В этом романе, имеющем реально-историческую подоплеку, в то же время тесно соприкасаются миры «Бездны Голодных глаз» и «Пути Меча». При совершенно самостоятельной сюжетной линии книга в определенной мере является первой частью цикла «Путь Меча» — ибо действие здесь происходит за несколько сотен лет до «Пути»…Арабский поэт X-го века аль-Мутанабби — человек слова и человек меча, человек дороги и человек… просто человек, в полном смысле этого слова.
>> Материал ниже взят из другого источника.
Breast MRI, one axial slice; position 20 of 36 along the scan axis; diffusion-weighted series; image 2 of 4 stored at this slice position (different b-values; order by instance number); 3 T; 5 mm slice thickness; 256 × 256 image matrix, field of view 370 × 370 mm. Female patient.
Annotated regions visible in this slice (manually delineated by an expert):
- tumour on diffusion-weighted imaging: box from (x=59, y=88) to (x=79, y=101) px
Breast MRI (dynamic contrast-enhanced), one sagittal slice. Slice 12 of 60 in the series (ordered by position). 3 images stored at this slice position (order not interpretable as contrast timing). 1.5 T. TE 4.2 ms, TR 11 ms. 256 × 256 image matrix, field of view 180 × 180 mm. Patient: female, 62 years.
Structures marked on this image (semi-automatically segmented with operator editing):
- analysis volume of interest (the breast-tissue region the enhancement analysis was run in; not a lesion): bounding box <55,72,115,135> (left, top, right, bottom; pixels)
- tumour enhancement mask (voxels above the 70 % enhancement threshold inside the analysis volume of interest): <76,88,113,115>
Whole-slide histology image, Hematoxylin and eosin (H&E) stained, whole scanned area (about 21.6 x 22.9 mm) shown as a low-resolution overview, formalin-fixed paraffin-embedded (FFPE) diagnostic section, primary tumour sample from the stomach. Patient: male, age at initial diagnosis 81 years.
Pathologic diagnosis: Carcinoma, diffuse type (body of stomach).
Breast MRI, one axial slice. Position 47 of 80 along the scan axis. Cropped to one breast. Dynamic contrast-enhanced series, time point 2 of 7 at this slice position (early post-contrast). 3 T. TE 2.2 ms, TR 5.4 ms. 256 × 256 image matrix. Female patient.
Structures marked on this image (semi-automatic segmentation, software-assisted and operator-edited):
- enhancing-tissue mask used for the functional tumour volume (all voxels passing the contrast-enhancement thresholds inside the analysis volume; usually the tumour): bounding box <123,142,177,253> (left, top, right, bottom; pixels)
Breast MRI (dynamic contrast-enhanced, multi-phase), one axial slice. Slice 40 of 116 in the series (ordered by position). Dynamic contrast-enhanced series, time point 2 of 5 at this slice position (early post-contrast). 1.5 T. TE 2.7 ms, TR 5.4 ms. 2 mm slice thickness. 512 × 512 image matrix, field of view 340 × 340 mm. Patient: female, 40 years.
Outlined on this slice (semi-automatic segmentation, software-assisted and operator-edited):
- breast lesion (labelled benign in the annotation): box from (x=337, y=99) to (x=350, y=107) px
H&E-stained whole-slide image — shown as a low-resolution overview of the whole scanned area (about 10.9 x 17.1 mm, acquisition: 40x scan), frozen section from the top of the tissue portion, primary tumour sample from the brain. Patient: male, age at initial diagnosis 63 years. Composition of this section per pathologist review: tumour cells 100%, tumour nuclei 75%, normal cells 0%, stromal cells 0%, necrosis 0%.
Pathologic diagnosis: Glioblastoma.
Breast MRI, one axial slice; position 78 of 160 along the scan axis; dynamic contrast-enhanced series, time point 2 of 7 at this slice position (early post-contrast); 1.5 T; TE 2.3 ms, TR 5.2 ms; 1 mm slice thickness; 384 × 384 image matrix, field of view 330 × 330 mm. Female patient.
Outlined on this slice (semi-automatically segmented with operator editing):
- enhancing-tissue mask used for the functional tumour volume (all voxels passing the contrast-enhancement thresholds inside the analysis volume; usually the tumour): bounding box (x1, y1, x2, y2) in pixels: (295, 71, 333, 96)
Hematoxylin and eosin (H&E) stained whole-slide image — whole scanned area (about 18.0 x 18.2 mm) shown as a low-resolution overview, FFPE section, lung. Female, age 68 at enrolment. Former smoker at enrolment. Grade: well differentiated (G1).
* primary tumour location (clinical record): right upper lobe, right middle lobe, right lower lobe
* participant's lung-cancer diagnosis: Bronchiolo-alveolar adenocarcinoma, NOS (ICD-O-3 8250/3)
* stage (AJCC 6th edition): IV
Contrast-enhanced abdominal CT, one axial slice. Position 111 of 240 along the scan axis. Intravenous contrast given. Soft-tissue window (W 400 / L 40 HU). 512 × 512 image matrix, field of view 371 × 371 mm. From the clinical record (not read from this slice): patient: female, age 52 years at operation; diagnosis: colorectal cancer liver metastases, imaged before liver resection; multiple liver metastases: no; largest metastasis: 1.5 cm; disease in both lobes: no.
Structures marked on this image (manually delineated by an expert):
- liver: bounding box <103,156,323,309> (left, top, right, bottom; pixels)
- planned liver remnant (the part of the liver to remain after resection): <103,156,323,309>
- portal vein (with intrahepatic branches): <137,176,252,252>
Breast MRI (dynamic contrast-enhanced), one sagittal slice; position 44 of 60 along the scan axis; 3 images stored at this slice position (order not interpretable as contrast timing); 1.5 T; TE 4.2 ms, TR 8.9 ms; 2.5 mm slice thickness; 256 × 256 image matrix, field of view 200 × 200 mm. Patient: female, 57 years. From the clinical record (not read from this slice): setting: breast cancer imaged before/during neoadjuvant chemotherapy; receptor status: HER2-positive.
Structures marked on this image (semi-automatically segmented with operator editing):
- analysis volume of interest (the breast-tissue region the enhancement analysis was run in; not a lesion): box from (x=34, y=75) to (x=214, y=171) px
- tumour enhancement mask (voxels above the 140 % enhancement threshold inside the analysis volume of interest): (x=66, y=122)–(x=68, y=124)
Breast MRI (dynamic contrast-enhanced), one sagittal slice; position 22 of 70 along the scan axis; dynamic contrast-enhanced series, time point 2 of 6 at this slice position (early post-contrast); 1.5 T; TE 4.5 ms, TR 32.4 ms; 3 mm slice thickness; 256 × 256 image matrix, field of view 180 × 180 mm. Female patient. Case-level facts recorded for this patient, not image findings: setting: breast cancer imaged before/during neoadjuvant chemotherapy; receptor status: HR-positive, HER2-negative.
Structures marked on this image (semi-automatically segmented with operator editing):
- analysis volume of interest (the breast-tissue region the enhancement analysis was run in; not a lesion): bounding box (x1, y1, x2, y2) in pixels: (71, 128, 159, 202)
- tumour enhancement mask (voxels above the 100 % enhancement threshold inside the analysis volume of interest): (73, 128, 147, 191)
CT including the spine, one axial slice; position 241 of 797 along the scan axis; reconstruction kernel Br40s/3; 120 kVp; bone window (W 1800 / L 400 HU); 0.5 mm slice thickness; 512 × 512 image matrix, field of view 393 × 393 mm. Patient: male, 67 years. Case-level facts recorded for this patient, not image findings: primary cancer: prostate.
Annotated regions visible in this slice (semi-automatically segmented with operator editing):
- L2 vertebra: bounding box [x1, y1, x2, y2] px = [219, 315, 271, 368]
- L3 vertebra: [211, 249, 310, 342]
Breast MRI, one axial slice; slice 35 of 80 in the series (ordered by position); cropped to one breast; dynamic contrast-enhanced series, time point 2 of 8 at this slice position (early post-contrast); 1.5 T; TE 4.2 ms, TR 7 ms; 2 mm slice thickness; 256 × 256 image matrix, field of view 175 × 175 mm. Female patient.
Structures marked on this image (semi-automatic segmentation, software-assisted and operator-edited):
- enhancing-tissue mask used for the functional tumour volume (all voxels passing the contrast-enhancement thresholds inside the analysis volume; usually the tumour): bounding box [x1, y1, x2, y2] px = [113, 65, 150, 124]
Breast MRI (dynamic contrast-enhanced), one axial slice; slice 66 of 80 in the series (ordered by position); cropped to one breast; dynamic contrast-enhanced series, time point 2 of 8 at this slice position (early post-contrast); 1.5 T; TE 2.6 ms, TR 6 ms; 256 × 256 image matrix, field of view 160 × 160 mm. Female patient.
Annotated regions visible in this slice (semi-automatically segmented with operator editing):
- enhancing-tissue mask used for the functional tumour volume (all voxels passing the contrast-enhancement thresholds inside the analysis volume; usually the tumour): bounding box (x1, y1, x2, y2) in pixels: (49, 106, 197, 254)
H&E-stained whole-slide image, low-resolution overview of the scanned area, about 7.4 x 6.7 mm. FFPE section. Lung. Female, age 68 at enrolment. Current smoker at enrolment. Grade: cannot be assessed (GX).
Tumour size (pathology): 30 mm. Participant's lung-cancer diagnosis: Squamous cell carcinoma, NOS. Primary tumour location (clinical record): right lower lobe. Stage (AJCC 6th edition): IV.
Но в первую очередь он — поэт, пусть даже меч его разит без промаха; а жизнь поэта — это его песня. «Я возьму сам» — блестящая аллегорическая поэма о судьбе аль-Мутанабби, эмира и едва ли не шахиншаха, отринувшего меч, чтобы войти в историю в качестве поэта.А судьба эта ох как нелегка… В самом начале книги герой, выжив в поединке с горячим бедуином, почти сразу гибнет под самумом — чтобы попасть в иную жизнь, в ад (который кому-то другому показался бы раем). В этом аду шах, чей титул обретает поэт — не просто шах; он — носитель фарра, заставляющего всех вокруг подчиняться малейшим его прихотям. И не просто подчиняться, скрывая гнев — нет, подчиняться с радостью, меняясь душой, как картинки на экране дисплея. Вчерашний соперник становится преданным другом, женщины готовы отдаться по первому намеку, и даже ночной разбойник бросается на шаха только для того, чтобы утолить жажду боя владыки. Какой же мукой оборачивается такая жизнь для поэта, привыкшего иметь дело пусть с жестоким, но настоящим миром! И как труден его путь к свободе — ведь для этого ему придется схватиться с самим фарром, с черной магией, превратившей мир в театр марионеток.И сколько ни завоевывай Кабир мечом, это ничего не изменит, потому что корень всех бед в тебе самом, в тебе-гордом, в тебе-упрямом, в том самом тебе, который отказывается принимать жизнь, как милостыню, надсадно крича: «Я возьму сам!»